Rapid tooling is used when components are required quickly and in small quantities, typically between 10 and 10,000 parts. Quite often it is used to provide fully functional and mechanically sound components for testing and proving before stepping up to conventional tooling or when only a few parts are needed.
The material used for rapid tooling can be either 3D printed resin or metal for appropriate parts or mould grade aluminium for it’s ease of machinability.
It can also utilise universal mould bases to keep costs down whereby the cavities for the required mouldings are machined separately in small blocks and are then fitted to these bases that then allow them to run on injection moulding machines. This negates the need to purchase the whole tool, just the cavity blocks.
Conventional tooling is the term used for the production of a full mould tool that is fully functional on it’s own without need to mount it on any universal base or similar. Generally they are fully automatic when on an injection moulding machine and are capable of running thousands to hundreds of thousands to millions of parts throughout it’s lifetime.
The material used for these is a hardened and toughened tool steel or a fully hardened tool steel so the lifetime for the tool is maximised.
No, for non single use products injection moulding is quite the opposite. If compared to other forms of producing the required components is considered then injection moulding is virtually zero waste and very energy efficient. With modern reprocessing systems installed injection moulding will only use the material needed for the product with nothing thrown away.
With a surge in national reprocessing plants there is also a big move within the industry to utilise the materials produced there within new plastic moulded products thus creating a full circle of material use. In fact plastic polymers can be recycled up to seven times before they degrade and if they are mixed with newer reprocessed materials that have been reprocessed less then this number increases.

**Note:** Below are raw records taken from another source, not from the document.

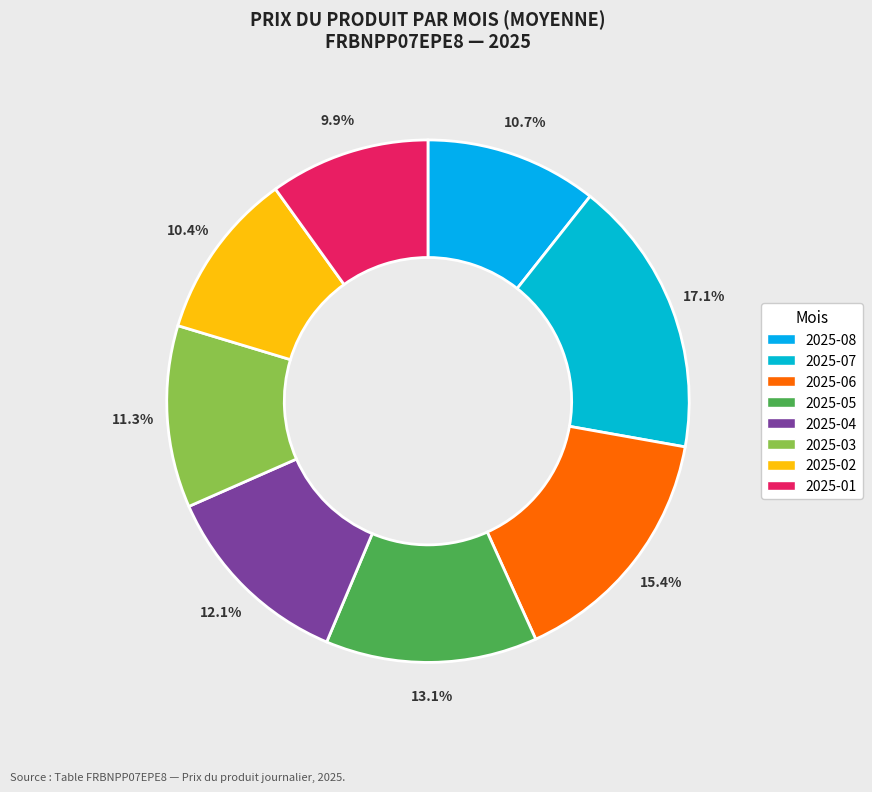

How many segments does this pie chart have?

8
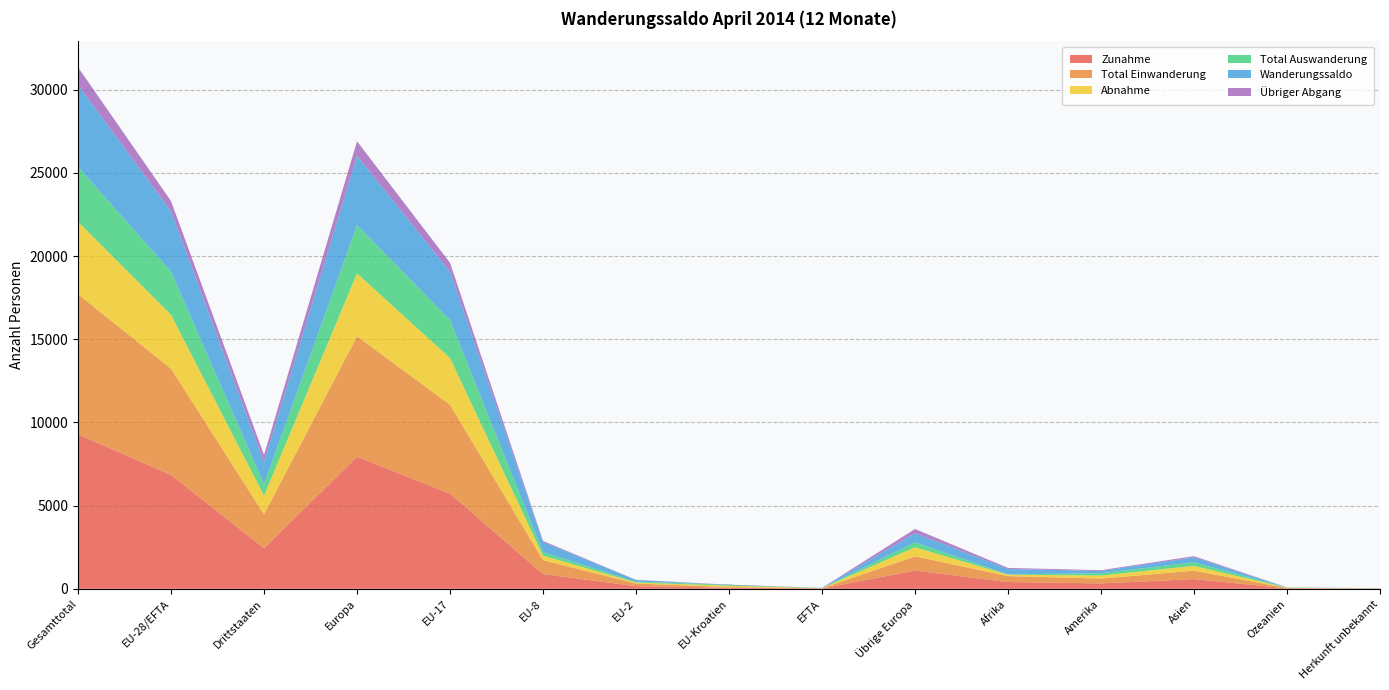

Reading left to right, extract all data points from this chart.

Zunahme: 9286	6842	2444	7940	5719	880	161	64	18	1098	406	322	584	23	11
Total Einwanderung: 8422	6390	2032	7239	5340	838	156	41	15	849	356	290	504	22	11
Abnahme: 4353	3230	1123	3778	2813	275	60	78	4	548	85	185	288	15	2
Total Auswanderung: 3297	2607	690	2905	2286	209	53	57	2	298	21	140	215	15	1
Wanderungssaldo: 4933	3612	1321	4162	2906	605	101	-14	14	550	321	137	296	8	9
Übriger Abgang: 1056	623	433	873	527	66	7	21	2	250	64	45	73	0	1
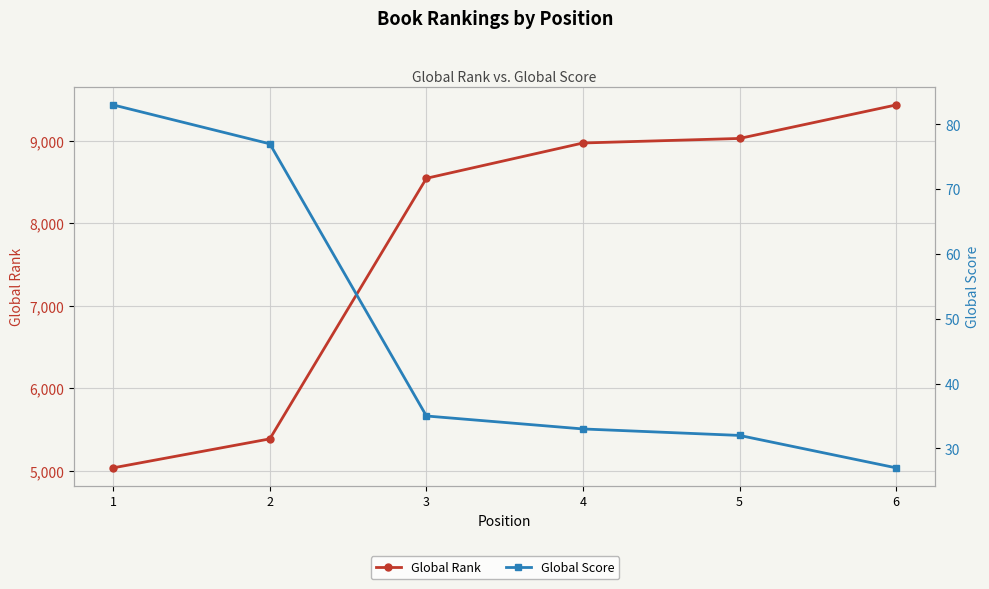

List the labels in order of Global Score value, smallest first.

6, 5, 4, 3, 2, 1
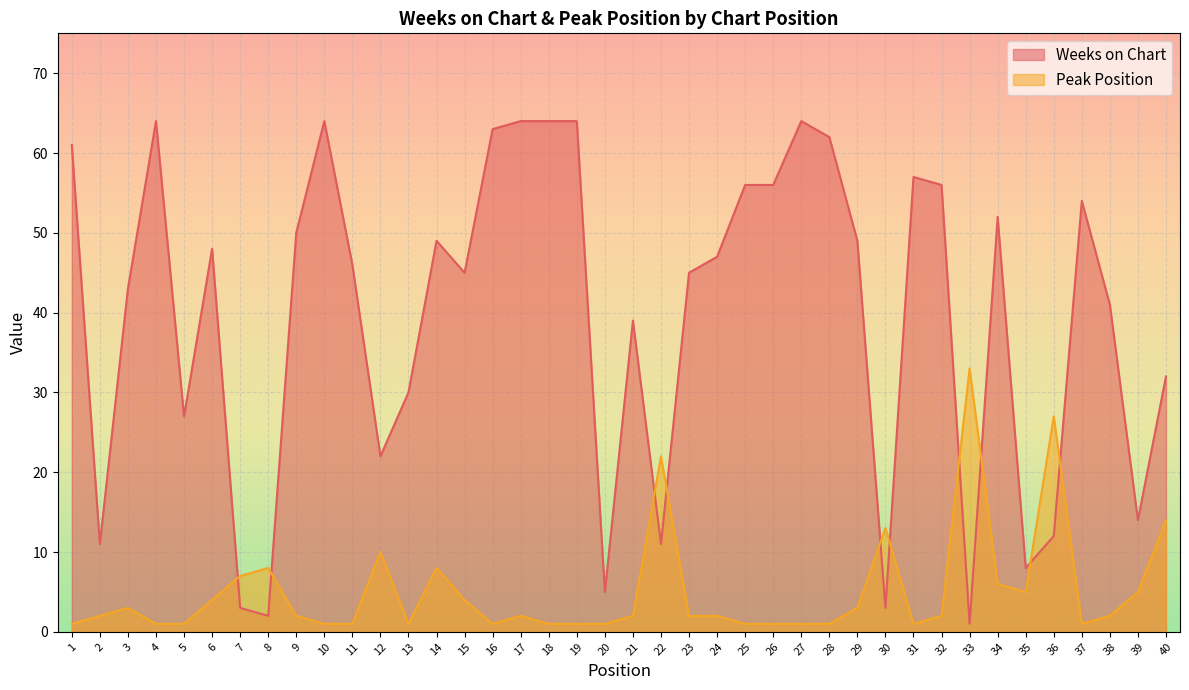

What is the value of the Weeks on Chart point at the 22nd from the left?

11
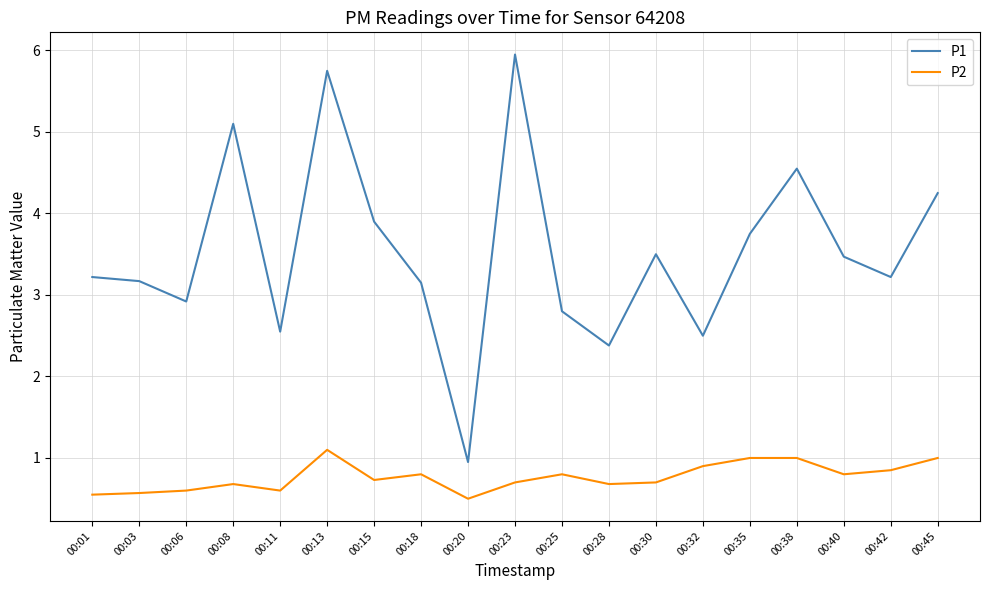

Which label corresponds to the smallest value in the chart?

00:20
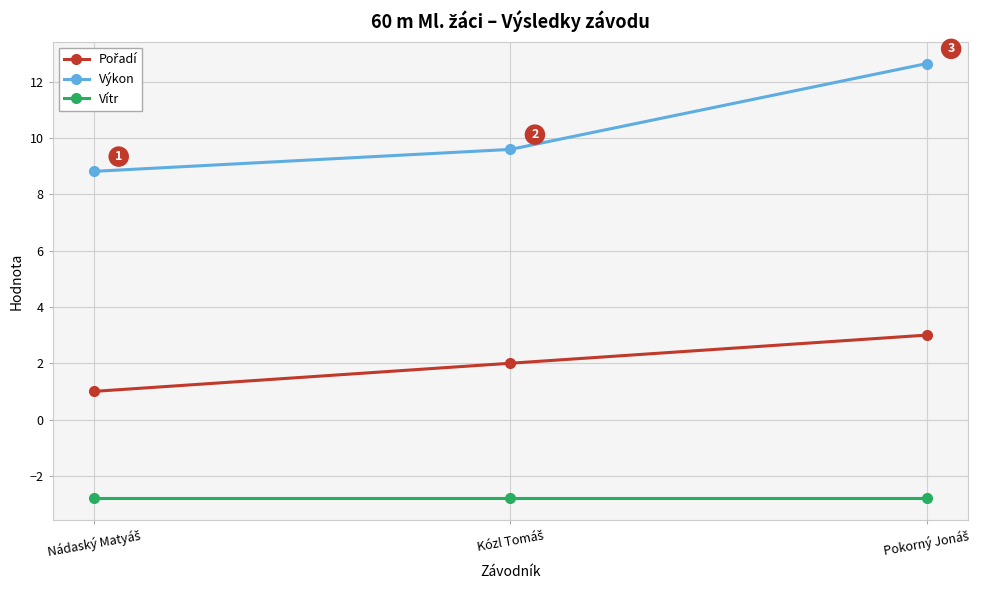

Which series has the largest total across all categories?

Výkon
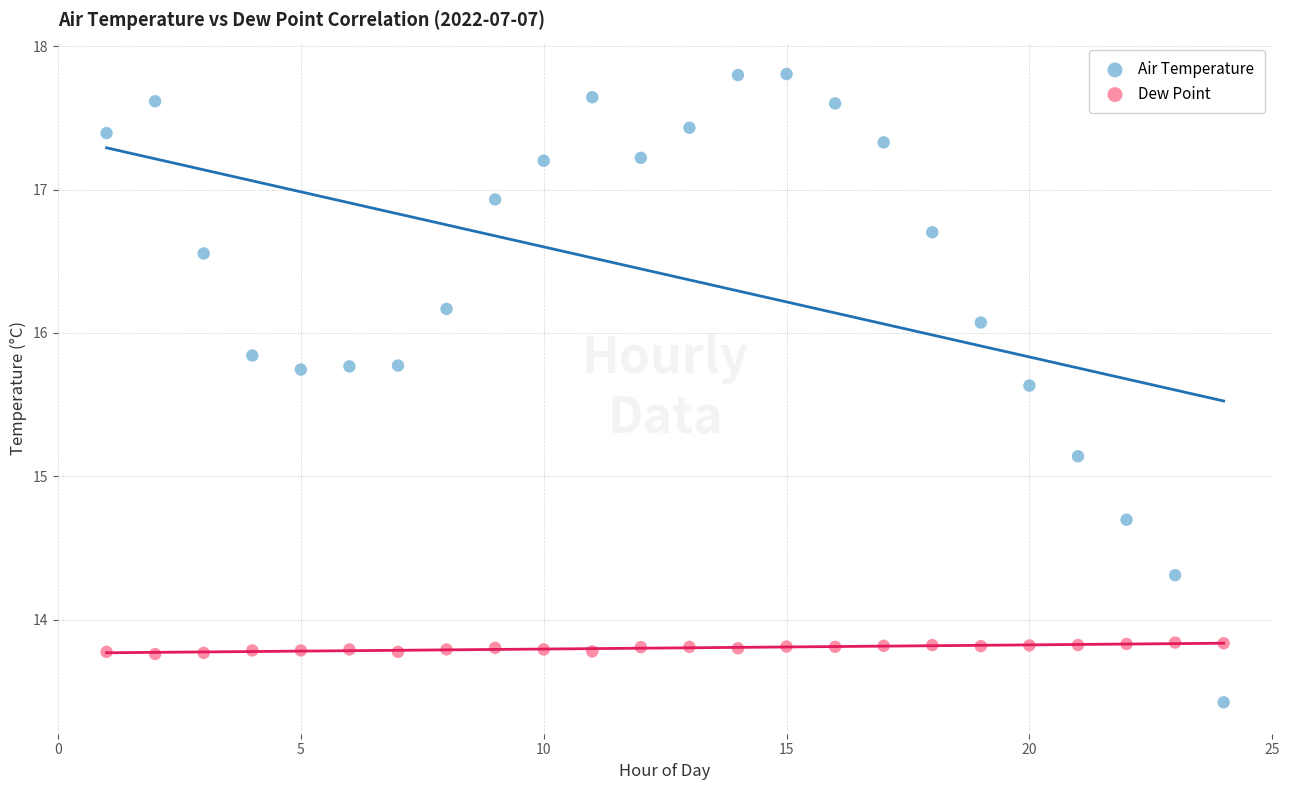

Which series has the widest spread of Y values?

Air Temperature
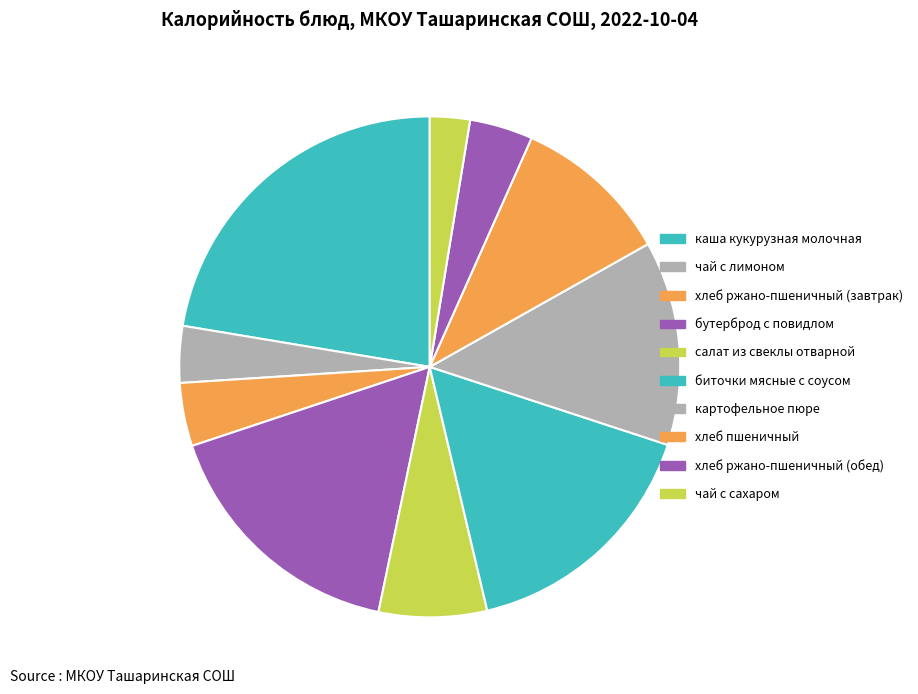

Approximately how many times larger is the value at салат из свеклы отварной compared to хлеб ржано-пшеничный (обед)?

1.7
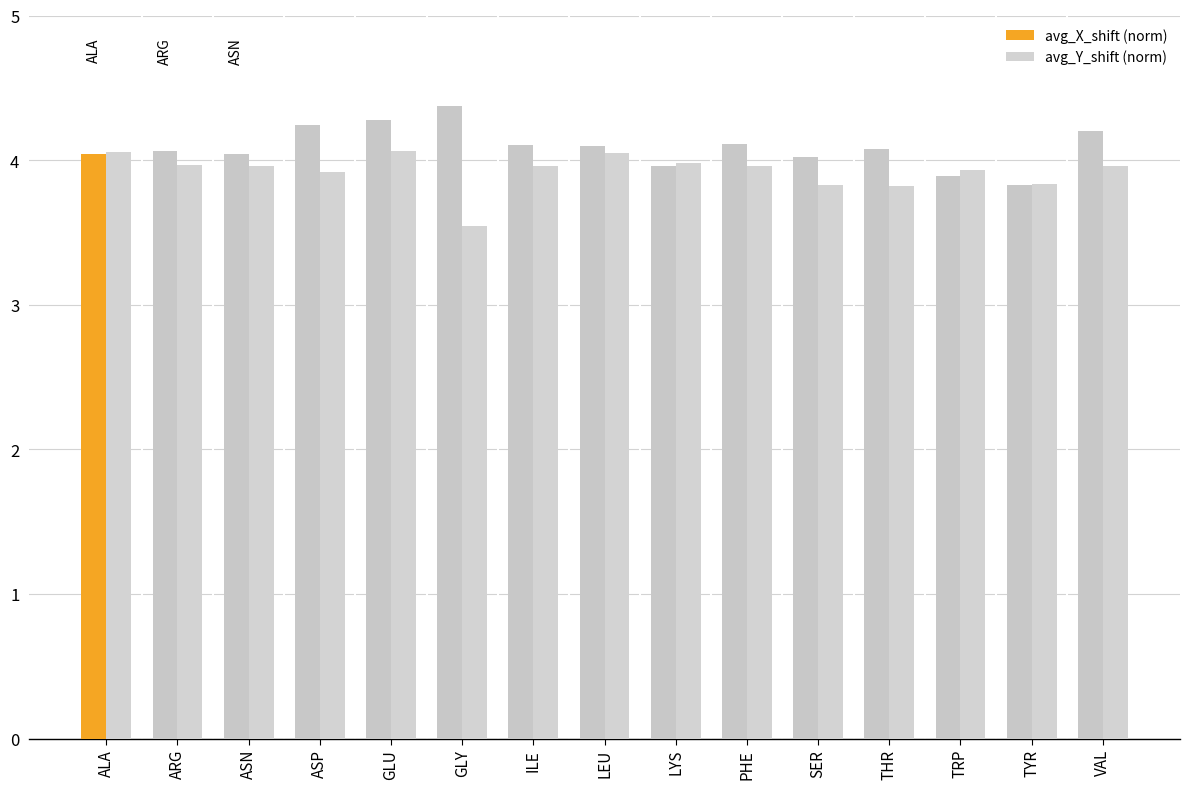

What is the smallest value displayed?

3.5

3D printing is a very useful way to verify product designs before moving to traditional production methods without incurring too much cost. It also allows you to make design changes and material changes efficiently and cheaply compared to other processes.
The speed at which a 3D print or prints can be produced is very quick allowing designers to create their product or modify it within hours rather than having to wait days or weeks for traditional production methods thus reducing the time from idea to reality significantly.
3D printing creates parts by building objects one layer at a time in either a resin, a plastic polymer or a sintered metal. This method offers many advantages over traditional manufacturing techniques the most obvious of them being time.
3D printing can be used for anything where a component is required to be used on it’s own or part of an assembly.
It is extensively used for testing and proving designs before moving to a traditional manufacturing process and with the advance in some materials 3D prints can now be utilised as end use components in the right environment and application.
For 3D printing as your chosen manufacturing process firstly you will need an idea, a drawing or a 3D computer model. Nowadays, 3D models are easily produced via computer programs readily available to the general public but they must be able to produce a file in .stl format for them to be processed by a 3D printer.
Quite often a 3D print will be produced from your 3D computer generated model so that it can be checked for form, fit and function before heading into production with your chosen manufacturing method.